Kentucky coach John Calipari is a brave man, or a fool, to write about seasons past. Considering his track record, it’s definitely not the latter. His indomitable faith in putting players first despite recurring recriminations from the NCAA indicates it’s the former. Known as the one-and-done dude, he’s not a darling of the collegiate establishment because his philosophy is often misconstrued as cutting the middle man out of billions. The authorities have been going at him retroactively ever since he put Memphis on the map. They’ve held him responsible for dubiously petty misdemeanors he couldn’t have reasonably been aware of, like the kickbacks Marcus Camby received when he was down and out in Amherst. For the legions of jealous ones who still envy, Calipari can’t die soon enough. When he goes, his funeral will undoubtedly be transformed into a standing-room only affair by haters wanting to make sure he stays gone. Calipari’s been around the block a few times, however, and knows what’s really real; it’s doubtful he’ll go gentle into that good night any time soon.

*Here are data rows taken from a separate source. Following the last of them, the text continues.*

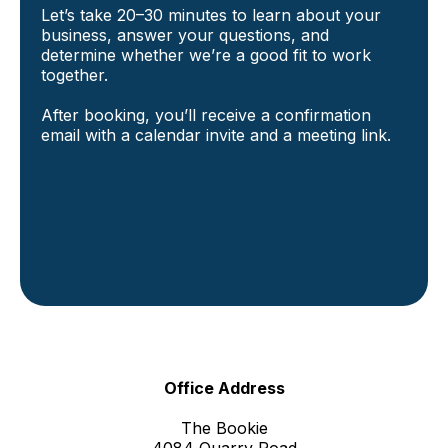
Let’s take 20–30 minutes to learn about your
business, answer your questions, and
determine whether we’re a good fit to work
together.
After booking, you’ll receive a confirmation
email with a calendar invite and a meeting link.
Office Address
The Bookie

His philosophy, finely articulated with the assistance of Michael Sokolove in his latest book, Players First, is easy on the surface but hardcore between the lines. Calipari, by his own hand-on-the-bible admission is crazy; crazier than Jerry Tarkanian was radical.,because his approach to the game flies in the face of an inequitably shabby institution that’s unsustainable in the long run. Like many coaches, he believes his job is making his players better than they think they were the year before thereby preparing them for competition on a higher level. He mentors kids not only in becoming better teammates but guides and counsels them on their path to evolution as “servant leaders.” He describes the process through anecdotes of developmental experiences with Derrick Rose, Anthony Davis and Michael Kidd-Gilchrist, and so many others. There’s a reason why his progeny are consistently high lottery picks, and it’s all there laid bare in his book. The chapters about recruiting will be a revelation for any ankle-biter who has aspirations of breaking ankles with Cal because he specifically lays out what he’s looking for in a prospect. The greatest impact on his success of late has been to recruit players in groups, much like Steve Fisher did in Ann Arbor with the Fab Five.
Young heads be forewarned, though. You best protect your neck if you get with Calipari because you’re gonna find out he means everything he says about putting your feet to the fire of a crash course in “failing fast” to stay ahead of the curve. Fortunately Coach Cal isn’t going back to Cali or anywhere else. He opted to stay put on the collegiate level, where he’ll have the greatest impact on the youth before they take their first baby steps in the NBA.